Que a Igreja Espanhola é símbolo de retrocesso na aproximação entre a conduta cristã e a sociedade moderna, todo mundo sabe. Porém, a maneira como fatos isolados são tratados pelas dioceses desse país ainda pode causar – além de algumas boas piadas – surpresa e indignação.
A bola da vez é a história do padre espanhol Andreas García Torres, de 46 anos. Ele foi afastado de sua paróquia em uma cidade perto de Madri, Fuenlabrada, sob suspeita de ser homossexual. Uma foto sua abraçado ao seminarista de 28 anos Yannick Delgado (abaixo), ambos sem camisa, circula pela internet e despertou a ira preconceituosa e arcaica da Diocese de Getafe. Até aí, nada muito diferente dos constantes escândalos sexuais que envolvem membros da Igreja Católica em várias partes do mundo.
As peculiaridades espanholas, porém, aparecem nos detalhes “sórdidos”. Lançando mão da ideia ultrapassada de que existem grupos de risco entre os infectados pelo HIV (homossexuais seriam mais propensos à doença, por sua conduta supostamente promíscua), a diocese exigiu que fossem feitos exames que verificassem se o padre é portador do vírus, como uma forma de provar sua homossexualidade. Além disso, o padre foi imediatamente encaminhado para tratamento psiquiátrico (vocês se lembram de que dias atrás os clérigos espanhóis propuseram ensinar nas escolas que homossexualismo é vício?).

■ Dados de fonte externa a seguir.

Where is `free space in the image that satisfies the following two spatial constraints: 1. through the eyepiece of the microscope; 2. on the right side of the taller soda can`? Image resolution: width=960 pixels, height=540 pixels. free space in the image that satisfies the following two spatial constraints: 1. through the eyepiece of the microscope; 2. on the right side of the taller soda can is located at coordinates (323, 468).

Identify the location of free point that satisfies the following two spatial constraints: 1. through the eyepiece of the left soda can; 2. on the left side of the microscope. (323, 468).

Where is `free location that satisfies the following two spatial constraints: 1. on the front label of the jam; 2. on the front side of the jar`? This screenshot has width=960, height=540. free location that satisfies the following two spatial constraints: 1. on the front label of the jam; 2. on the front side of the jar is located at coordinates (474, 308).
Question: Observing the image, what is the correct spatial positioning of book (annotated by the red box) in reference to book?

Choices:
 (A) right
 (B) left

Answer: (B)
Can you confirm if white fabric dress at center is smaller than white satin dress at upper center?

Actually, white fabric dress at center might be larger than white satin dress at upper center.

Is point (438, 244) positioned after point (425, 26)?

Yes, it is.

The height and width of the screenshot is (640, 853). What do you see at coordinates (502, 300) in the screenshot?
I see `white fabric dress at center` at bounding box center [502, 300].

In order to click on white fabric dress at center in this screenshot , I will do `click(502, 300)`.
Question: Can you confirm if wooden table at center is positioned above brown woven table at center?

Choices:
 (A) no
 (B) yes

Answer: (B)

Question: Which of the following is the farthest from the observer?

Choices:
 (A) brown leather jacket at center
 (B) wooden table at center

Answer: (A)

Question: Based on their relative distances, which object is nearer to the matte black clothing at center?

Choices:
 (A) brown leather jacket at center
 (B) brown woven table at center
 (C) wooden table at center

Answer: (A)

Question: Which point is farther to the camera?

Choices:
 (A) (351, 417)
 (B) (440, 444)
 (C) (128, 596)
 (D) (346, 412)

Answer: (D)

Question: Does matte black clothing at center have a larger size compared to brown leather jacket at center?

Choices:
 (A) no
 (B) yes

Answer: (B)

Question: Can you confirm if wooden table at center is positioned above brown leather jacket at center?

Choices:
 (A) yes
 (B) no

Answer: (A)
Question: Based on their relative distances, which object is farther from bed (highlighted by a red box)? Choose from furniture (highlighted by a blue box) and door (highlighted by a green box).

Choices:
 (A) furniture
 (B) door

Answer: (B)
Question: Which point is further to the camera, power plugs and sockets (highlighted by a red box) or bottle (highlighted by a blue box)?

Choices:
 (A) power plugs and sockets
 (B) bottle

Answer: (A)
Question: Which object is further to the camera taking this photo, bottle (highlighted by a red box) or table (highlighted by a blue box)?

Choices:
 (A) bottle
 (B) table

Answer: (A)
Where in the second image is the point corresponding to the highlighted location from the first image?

Alguém se esqueceu de avisá-los que qualquer um pode ser promíscuo, independentemente de sua hétero ou homossexualidade. Esqueceram-se também de alertá-los sobre as outras vias de infecção pelo vírus, que não a sexual. E mais coisas foram esquecidas: algumas noções de direitos humanos, de cidadania, de respeito ao próximo… Ao longo da História, a Igreja Espanhola tem se esquecido de muitas coisas, oportunamente.
Mas bizarrice se combate com bizarrice, e a história vai por esse caminho. O padre Torres, além de afirmar que tudo isso é calúnia (“Tenho uma amizade normal com este menino. Este foi o único dia que eu estive com ele. Tiramos uma foto de nós mesmos, sem camisas, e foi isso que deu origem à confusão.”), propôs uma solução no mínimo estranha aos seus superiores: para provar que não é gay, ele pediu que a circunferência de seu ânus fosse medida, “para ver se está dilatado”. Argumentou que isso é uma prática comum na terapia de pessoas que deixaram de ser gays. Fico aqui me perguntando se a Igreja Espanhola merecia resposta melhor… provavelmente não.
Imagina se a moda pega? Sendo já famosa pela invenção de aparatos para regular o comportamento das pessoas (Inquisição Espanhola, oi?), a Igreja da Espanha bem que poderia lançar agora uma nova ferramenta, especializada em medir o ânus de suspeitos do crime da homossexualidade. Sim, a invenção contraria todo o bom senso e todos os preceitos defendidos pela ONU. Mas convenhamos: não seria a primeira vez que o bom senso seria ignorado em se tratando de fé, gays e celibato.
Enquanto esperamos pelo desfecho dessa história, vale lembrar que os fiéis mantêm-se ao lado do controverso padre Torres e seu seminarista, tendo feito inclusive um abaixo-assinado para que Torres volte à paróquia.